In die vergelijking van gebieden met en zonder optimaal beheer, werken diverse terreinbeherende organisaties samen. “Predatorenbeheer is in onze organisatie een heet hangijzer”, erkent Siemen van ’t Veen, projectleider bij één van de deelnemende TBO’s, Natuurmonumenten. “Voor jacht op de vos hanteren wij altijd het nee-tenzij-principe, wat inhoudt dat we eerst kijken of het leefgebied optimaal is voor wadvogels, of dat we in het beheer nog iets kunnen doen om dat te verbeteren.
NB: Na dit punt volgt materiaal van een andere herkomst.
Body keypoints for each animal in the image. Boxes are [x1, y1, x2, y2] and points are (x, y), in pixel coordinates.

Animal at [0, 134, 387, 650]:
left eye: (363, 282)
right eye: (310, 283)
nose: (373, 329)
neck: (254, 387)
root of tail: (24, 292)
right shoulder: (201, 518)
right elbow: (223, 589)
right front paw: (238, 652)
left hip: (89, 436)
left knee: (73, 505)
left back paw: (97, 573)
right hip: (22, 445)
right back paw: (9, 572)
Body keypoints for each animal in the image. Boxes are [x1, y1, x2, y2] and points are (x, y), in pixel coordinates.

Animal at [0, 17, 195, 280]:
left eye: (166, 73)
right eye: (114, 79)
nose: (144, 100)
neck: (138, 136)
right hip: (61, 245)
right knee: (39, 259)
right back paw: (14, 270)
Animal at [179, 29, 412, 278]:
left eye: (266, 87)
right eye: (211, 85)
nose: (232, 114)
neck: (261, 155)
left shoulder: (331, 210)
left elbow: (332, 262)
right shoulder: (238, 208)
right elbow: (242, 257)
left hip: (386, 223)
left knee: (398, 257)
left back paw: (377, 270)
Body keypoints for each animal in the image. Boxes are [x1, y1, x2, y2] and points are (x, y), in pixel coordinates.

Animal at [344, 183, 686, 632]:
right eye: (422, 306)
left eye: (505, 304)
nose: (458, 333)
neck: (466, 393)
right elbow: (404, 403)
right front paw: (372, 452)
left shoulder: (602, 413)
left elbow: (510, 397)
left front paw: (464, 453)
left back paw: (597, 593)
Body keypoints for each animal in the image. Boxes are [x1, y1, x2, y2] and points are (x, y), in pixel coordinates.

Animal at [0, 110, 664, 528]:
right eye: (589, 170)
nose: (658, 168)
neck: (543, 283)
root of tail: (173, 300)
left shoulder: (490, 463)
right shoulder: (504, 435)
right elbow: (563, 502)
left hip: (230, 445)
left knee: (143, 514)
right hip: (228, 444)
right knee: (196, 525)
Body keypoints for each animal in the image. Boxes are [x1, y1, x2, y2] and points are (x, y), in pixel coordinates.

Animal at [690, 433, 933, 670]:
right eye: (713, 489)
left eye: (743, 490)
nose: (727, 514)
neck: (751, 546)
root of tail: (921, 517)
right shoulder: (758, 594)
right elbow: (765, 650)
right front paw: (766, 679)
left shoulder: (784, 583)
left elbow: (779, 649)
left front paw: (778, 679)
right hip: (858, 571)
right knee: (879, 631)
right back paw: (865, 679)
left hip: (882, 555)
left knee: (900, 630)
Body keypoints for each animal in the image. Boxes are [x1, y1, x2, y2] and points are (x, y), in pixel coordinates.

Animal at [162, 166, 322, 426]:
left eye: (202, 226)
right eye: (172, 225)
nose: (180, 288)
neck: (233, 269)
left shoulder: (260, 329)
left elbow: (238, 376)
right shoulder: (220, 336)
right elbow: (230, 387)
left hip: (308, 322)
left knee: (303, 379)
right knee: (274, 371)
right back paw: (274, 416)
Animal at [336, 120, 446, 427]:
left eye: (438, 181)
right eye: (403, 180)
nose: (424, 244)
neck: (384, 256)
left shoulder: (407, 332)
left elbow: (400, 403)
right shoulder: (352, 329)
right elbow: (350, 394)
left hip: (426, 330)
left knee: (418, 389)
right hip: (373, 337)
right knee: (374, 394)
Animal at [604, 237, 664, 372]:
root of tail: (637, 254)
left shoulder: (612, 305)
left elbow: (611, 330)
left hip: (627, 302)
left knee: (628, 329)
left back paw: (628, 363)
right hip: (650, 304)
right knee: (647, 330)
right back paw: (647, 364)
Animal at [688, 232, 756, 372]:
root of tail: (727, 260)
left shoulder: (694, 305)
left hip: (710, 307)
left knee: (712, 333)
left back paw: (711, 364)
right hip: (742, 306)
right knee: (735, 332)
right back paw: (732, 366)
Als het leefgebied optimaal is kijken we vervolgens naar niet dodelijke maatregelen zoals raster, verjagen, wegvangen of andere opties, begeleid met goed onderzoek zoals dat ook is uitgevoerd in fase I. Het is een lastig verhaal om te vertellen, dat je vossen of andere predatoren zoals bruine ratten wilt doden om kweldervogels te beschermen.”

Goed onderzoek

“Alleen als je voldoende goede gegevens verzamelt, kun je laten zien waar het probleem zit en of je oplossingen ook echt werken”, benadrukt Van ‘t Veen. “En dan blijkt het leven toch vaak weer net wat ingewikkelder dan je vooraf dacht. Dan blijken bijvoorbeeld mantelmeeuwen of ratten een groter probleem, of dan worden de territoria van vossen die zijn afgeschoten gevuld te kunnen worden door nieuwe, zwervende dieren. Met de maatregelen uit Fase II van Wij&Wadvogels en met veel begeleidend onderzoek hopen we wat dat betreft echt weer verder te komen in dit lastige dossier.”